Важно не упустить из виду, что в глазах всякого художника или ремесленника, участвующего в создании храма, теория должна была зримо воплотиться в здании, отражая космос, или план Божий. Поэтому мастерство заключалось в сознательном соучастии в плане «Великого Архитектора Вселенной». Этот план открывается в совокупности всех пропорций храма; он направляет устремления всех, кто соучаствует в работе космоса.
Можно сказать в самых общих чертах, что интеллектуальный элемент в работе проявлялся в правильной форме, которую необходимо было придать камню. Ибо forma в аристотелевском смысле играет роль «сущности»; в известном смысле эта forma «суммирует» сущностные качества бытия, или объекта, и таким образом противостоит materia. В инициатическом ключе этой идеи геометрические модели представляют аспекты духовной истины, тогда как камень – это душа художника. Резьба по камню, заключающаяся в устранении всего лишнего и в придании качества тому, что все еще является грубым количеством, уподобляется развитию добродетелей, являющихся в человеческой душе опорами и в то же время плодами духовного познания. Согласно Дуранду из Мена, камень, «отесанный в форме прямоугольника и отшлифованный», представляет душу святого и стойкого человека, которая будет заложена в стену духовного храма рукой Божественного Архитектора.[64]
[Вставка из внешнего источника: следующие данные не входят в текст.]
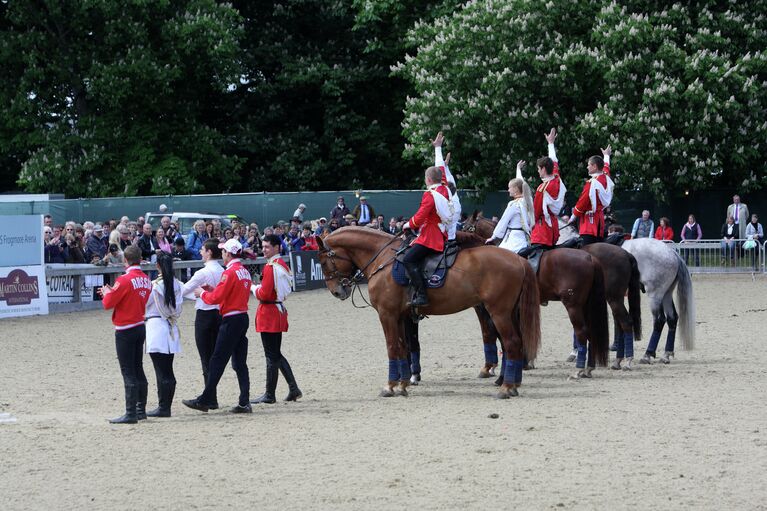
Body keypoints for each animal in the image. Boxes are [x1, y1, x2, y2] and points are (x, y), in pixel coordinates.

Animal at [316, 228, 544, 400]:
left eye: (324, 262)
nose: (337, 291)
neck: (384, 259)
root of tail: (518, 259)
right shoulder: (401, 316)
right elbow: (403, 348)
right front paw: (403, 383)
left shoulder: (387, 314)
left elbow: (392, 347)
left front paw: (390, 386)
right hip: (506, 312)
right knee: (513, 343)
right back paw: (511, 384)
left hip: (498, 313)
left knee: (511, 342)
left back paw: (506, 387)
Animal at [462, 214, 612, 378]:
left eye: (466, 227)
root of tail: (589, 257)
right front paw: (524, 362)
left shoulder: (484, 308)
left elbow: (489, 333)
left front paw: (491, 367)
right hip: (585, 304)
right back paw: (588, 367)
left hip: (573, 305)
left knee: (581, 331)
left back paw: (579, 368)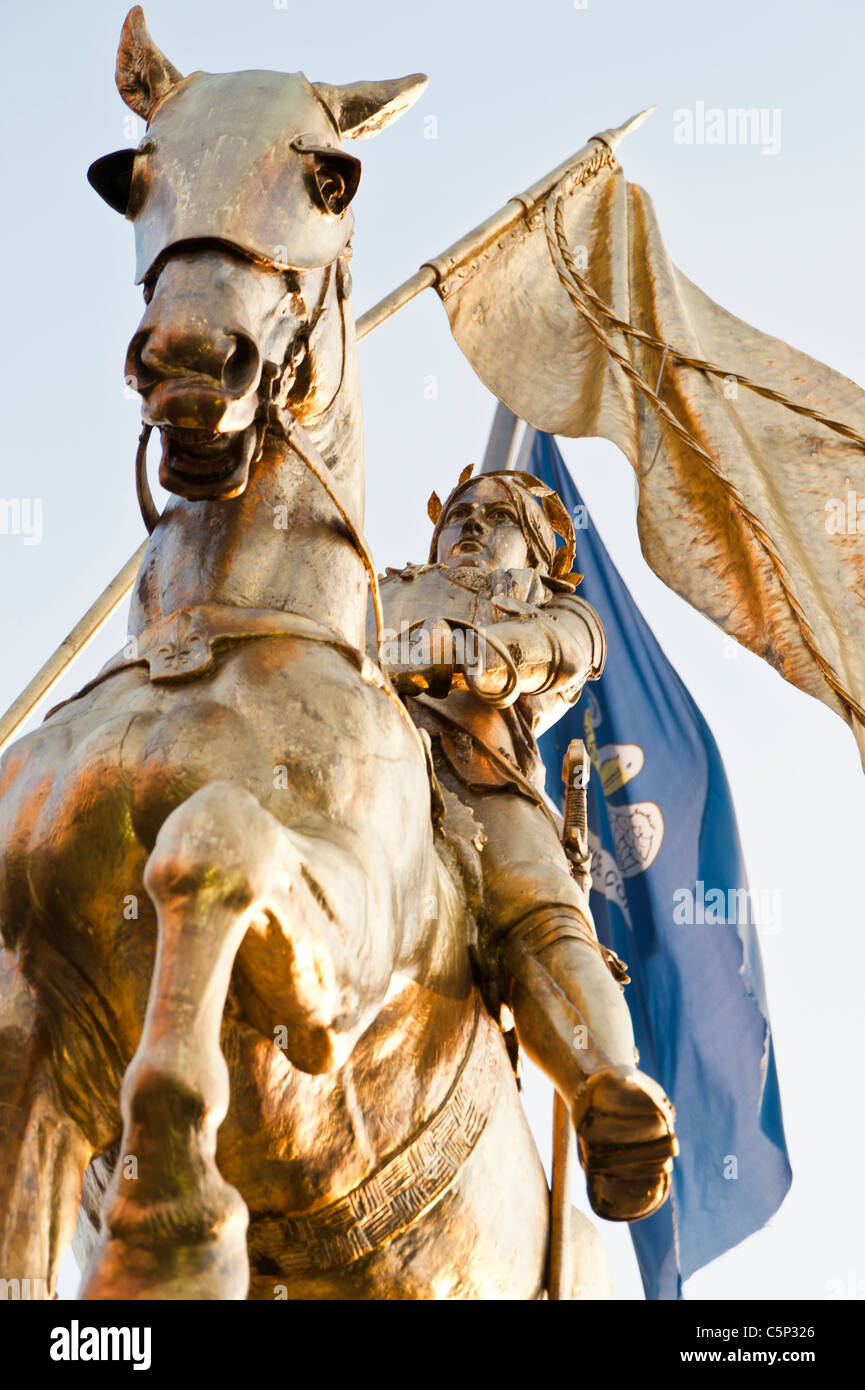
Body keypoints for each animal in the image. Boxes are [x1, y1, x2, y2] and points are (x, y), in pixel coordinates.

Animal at [0, 5, 592, 1295]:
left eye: (329, 177)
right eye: (129, 176)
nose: (191, 359)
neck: (207, 638)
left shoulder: (341, 955)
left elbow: (209, 842)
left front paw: (170, 1216)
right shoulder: (26, 991)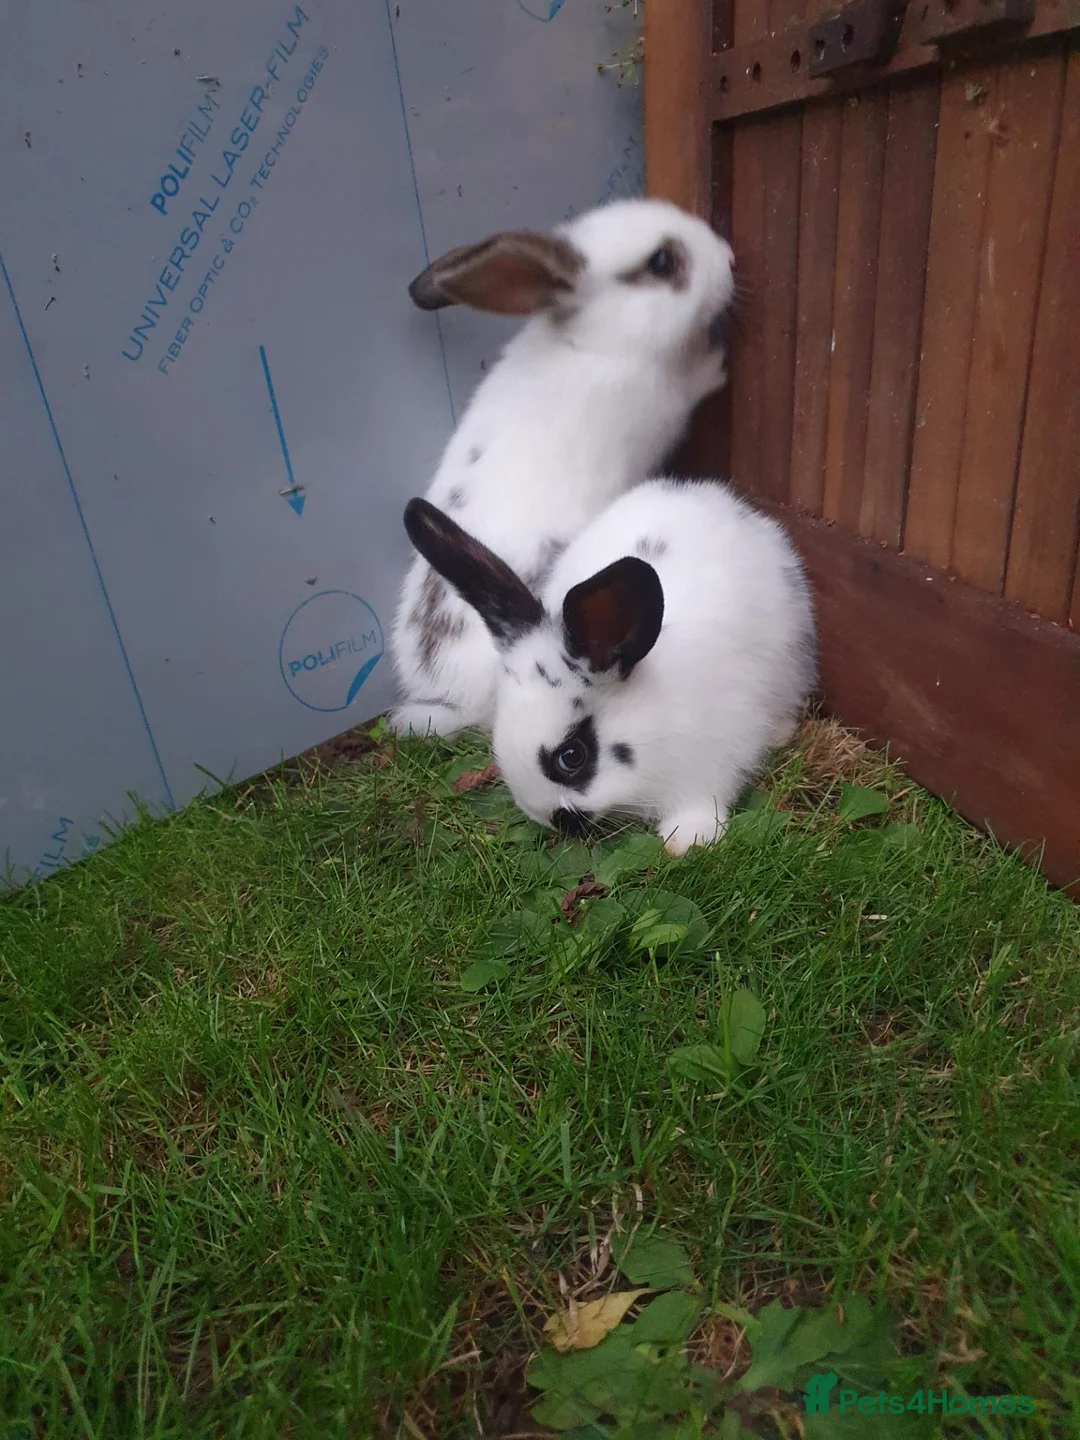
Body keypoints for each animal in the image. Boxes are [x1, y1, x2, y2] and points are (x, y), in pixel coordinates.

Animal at [389, 198, 738, 740]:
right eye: (662, 261)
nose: (730, 259)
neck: (599, 342)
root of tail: (448, 697)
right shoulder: (669, 402)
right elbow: (695, 382)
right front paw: (717, 363)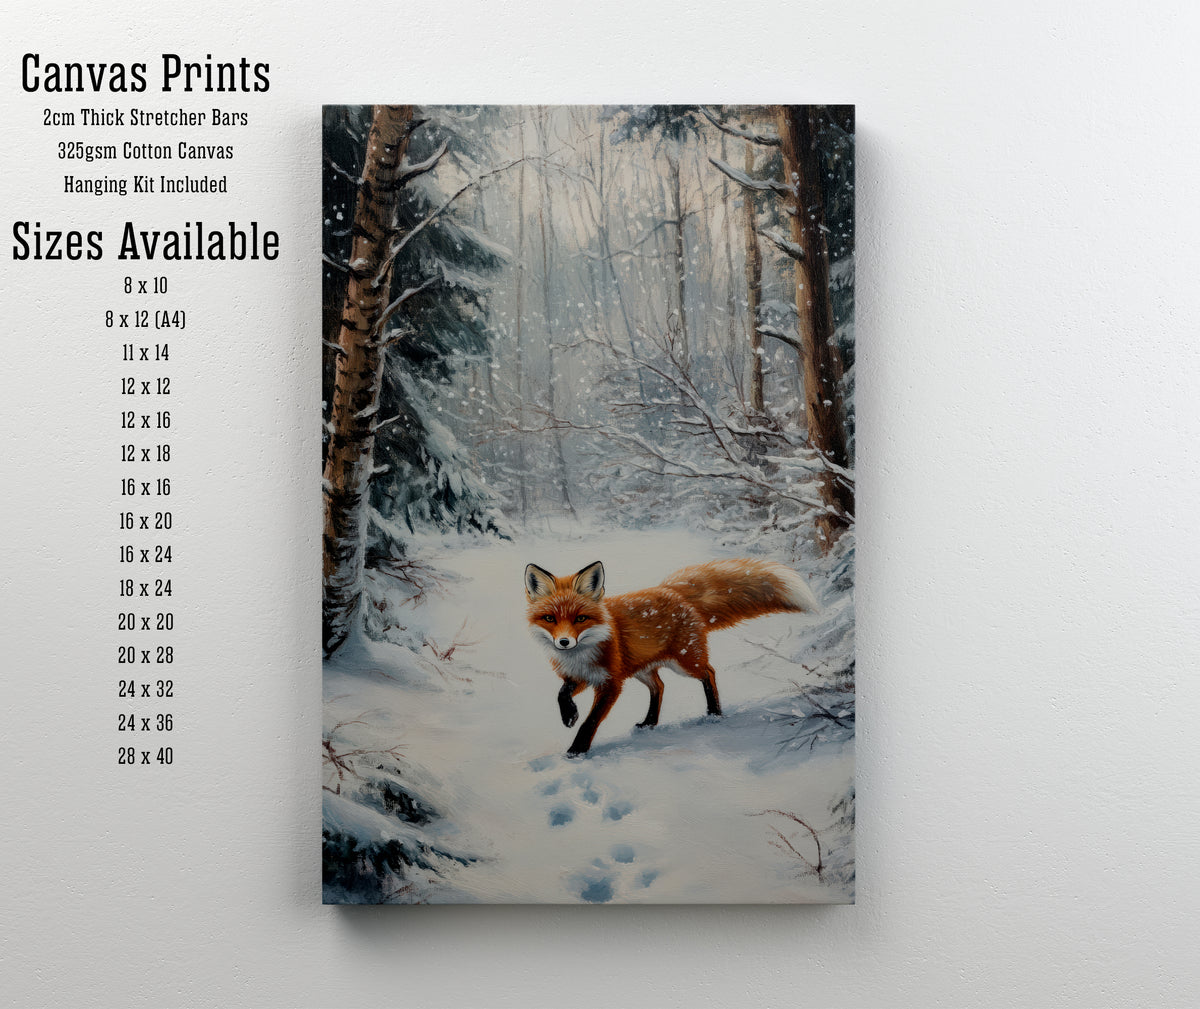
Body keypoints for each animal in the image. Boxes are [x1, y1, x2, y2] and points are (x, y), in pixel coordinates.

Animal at [524, 558, 819, 756]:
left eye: (580, 619)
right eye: (550, 619)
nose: (564, 642)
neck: (582, 652)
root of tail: (673, 591)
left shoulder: (611, 683)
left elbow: (591, 721)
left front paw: (577, 749)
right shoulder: (581, 676)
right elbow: (562, 694)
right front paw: (569, 716)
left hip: (685, 662)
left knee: (709, 673)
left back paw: (714, 713)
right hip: (643, 668)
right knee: (660, 685)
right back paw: (650, 722)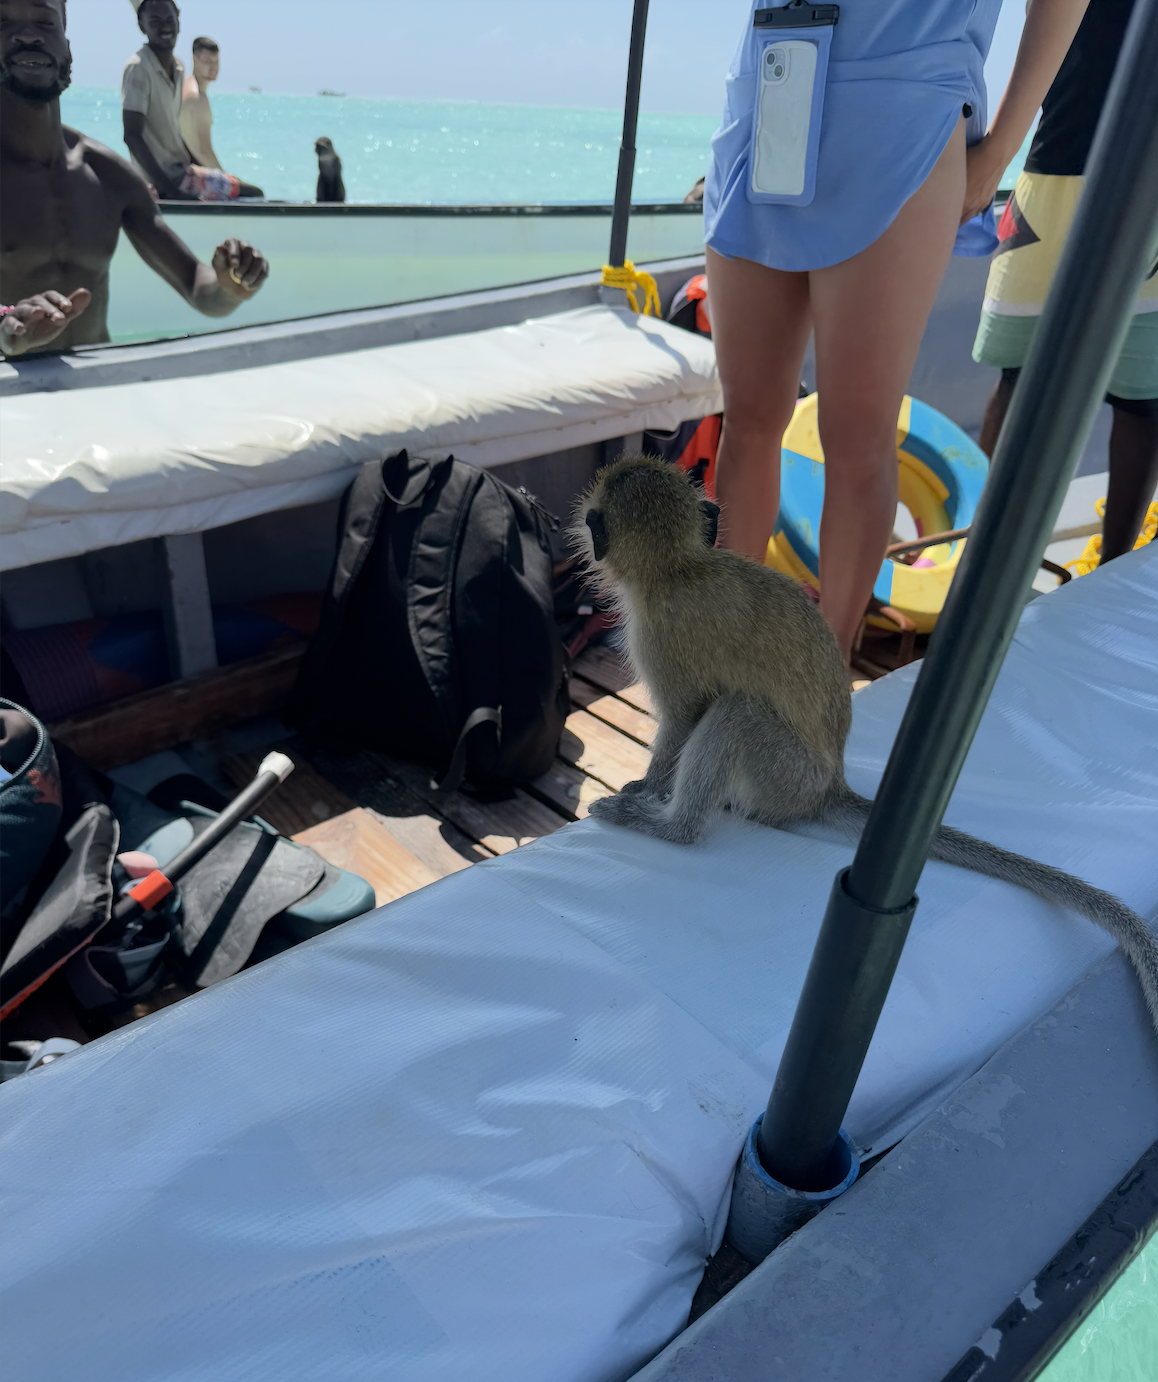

По другой притче, душа переходит из грубого, неправильного по форме и непрозрачного камня в камень драгоценный, пронизанный Божественным Светом, который он отражает своими гранями.III
Термины « forma» и « materia» были широко распространены в средневековой мысли; здесь мы выбрали их специально для обозначения противоположных граней произведения искусства. Аристотель, относивший природу всякого бытия или объекта к этим двум основным понятиям, использовал для своих доказательств процесс творчества, поскольку оба понятия не являются a priori логическими определениями, а представляют нечто большее. Они не выводятся с помощью мыслительной деятельности, а предполагаются; их концепция основана, по существу, не на рациональном анализе, а на интеллектуальной интуиции, естественной основой которой является не аргумент, а символ; абсолютным символом этой онтологической взаимодополняемости как раз и является связь между образцом, или идеей ( eidos), предсуществующей в сознании художника, и материалом, будь то дерево, глина, камень или металл, призванным принять отпечаток этой идеи. Онтологическая materia, или hyle, не может рассматриваться вне примера пластического материала, поскольку она неизмерима и не поддается определению; она «аморфна» не только в относительном смысле, как может быть «аморфен», или груб, материал ремесла, но также и в абсолютном смысле, ибо до тех пор, пока она не присоединится к forma, она лишена каких бы то ни было характеристик. Соответственно, хотя существование forma как таковой и возможно, она невообразима вне союза с materia, которая определяет ее, сообщая ей «протяженность», едва уловимую либо поддающуюся измерению. Короче говоря, хотя оба онтологических понятия, коль скоро они признаны, являются интеллектуально очевидными, не менее справедливо, что конкретная символика работы художника или ремесленника не может обойтись без их проявления. Кроме того, поскольку диапазон символизма простирается далеко за пределы разума, можно сделать вывод, что Аристотель заимствовал представления об eidos и hyle, преобразованных латинянами в forma и materia, из подлинной традиции, то есть из метода обучения, идущего одновременно от доктрины и от Божественного искусства.
Следует отметить также, что греческое слово hyle буквально означает « дерево»; по существу, дерево – это основной материал, используемый в ремеслах архаических цивилизаций. В некоторых азиатских традициях, особенно в индуистском и тибетском символизме, дерево рассматривается также как «осязаемый» эквивалент materia prima, всеобщей пластической субстанции.